3 Angle Could Probably Make A Bunch Of Money Doing Something Safer (Politics?)
As we’re all aware, pro wrestling is frickin’ dangerous and getting injured really, really hurts, and hurting sucks. Being a relatively famous person with lots of charisma, Angle probably has at least a few dozen alternate careers he could take on wherein he would rarely, if ever, find himself in physical danger. He could be a professional reality show contestant, play-by-play announcer, personal trainer, Price Is Right host, adult entertainer, podcaster, professional Kurt Angle lookalike for office parties, a video game tester, and that’s just off the top of our heads. Is the risk of potentially quality-of-life-annihilating injury really worth one more appearance at WrestleMania? Especially considering…..
2 He Can’t Have a Retirement Match Against Shawn Michaels Anymore
Should Kurt Angle embark on one last run in WWE, that means it needs to build to a triumphant yet bittersweet retirement match. Presuming Daniel Bryan isn’t available due to previously established and unfortunate circumstances, Brock Lesnar stands as the closest thing to a fitting opponent for Angle’s ride off into the sunset. Angle vs. Lesnar would make a fine and good B+ outing, for sure. It's also an encounter that would just as certainly leave fans thinking, “Gee, that was a pretty great final match for Kurt Angle.
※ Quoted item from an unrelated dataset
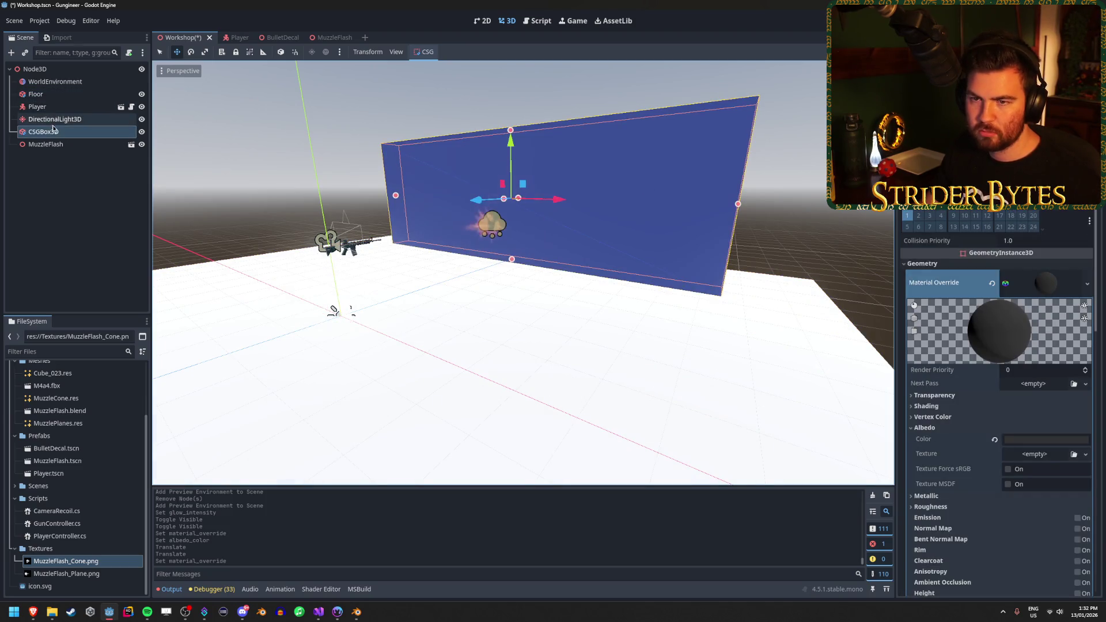
{"action": "left_click_drag", "start_coordinate": [51, 137], "coordinate": [53, 107]}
But can you imagine how much better a Shawn Michaels vs. Angle match would’ve been?! If only we had a time machine, and could travel back 10 years, kidnap The Heartbreak Kid of 2005 and bring him to the present…”
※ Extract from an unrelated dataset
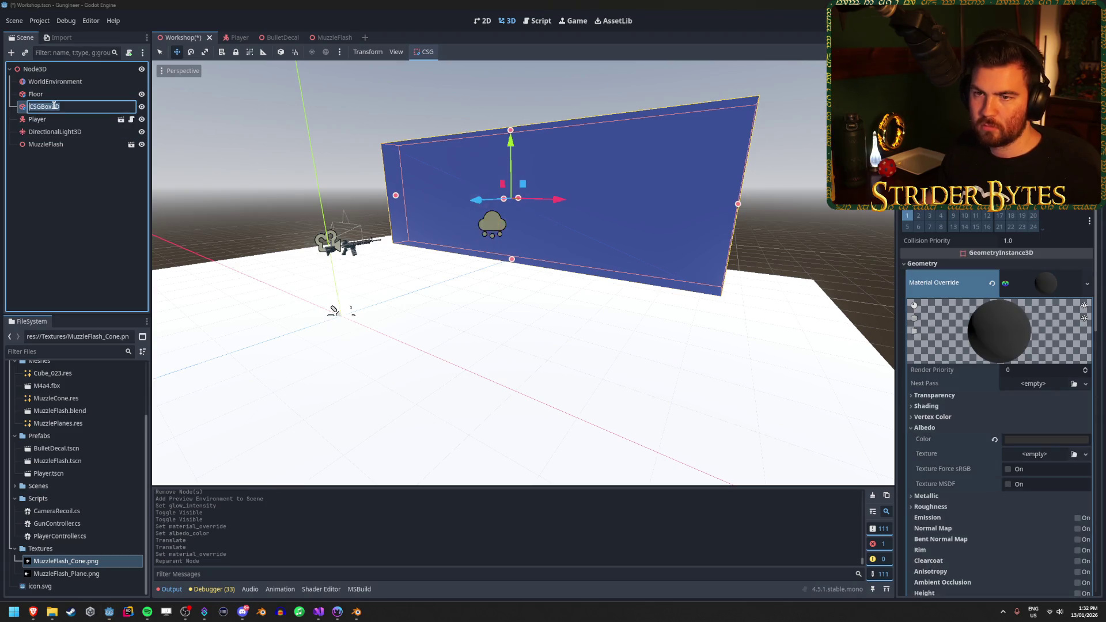
{"action": "key", "text": "Return"}
Darken the material override albedo colour of both Floor and Wall to black
{"action": "left_click", "coordinate": [36, 94], "text": "ctrl"}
Best case scenario of Angle vs. Lesnar retirement match: a dedicated wrestling nerd invents the time machine.
1 Actually, Never Mind, WWE Should Bring Angle Back….In NXT
Everything you just read is based on a filthy lie. Kurt Angle should absolutely return to the WWE, but not the main roster. Granted, a handful of grapplers worthy of Angle's talents inhabit Raw and Smackdown. Dolph Ziggler, Bray Wyatt, and Cesaro pop to mind. But should he land on NXT, we could see Angle vs. Finn Balor, Angle vs. Samoa Joe (again, remember - if it happened on TNA, it didn’t count), and Angle vs. Sami Zayn, plus they could do Angle vs. Neville and Angle vs. Kevin Owens, except let them go for 20 minutes instead of the five or 10 they’d have to confide themselves in on Raw or Smackdown. Just as John Cena became infinitely more interesting during his feud with Owens, Angle could reinvent his entire persona, help herald in the next generation of stars, and have plenty of outstanding matches if he eschews cable TV for the WWE Network.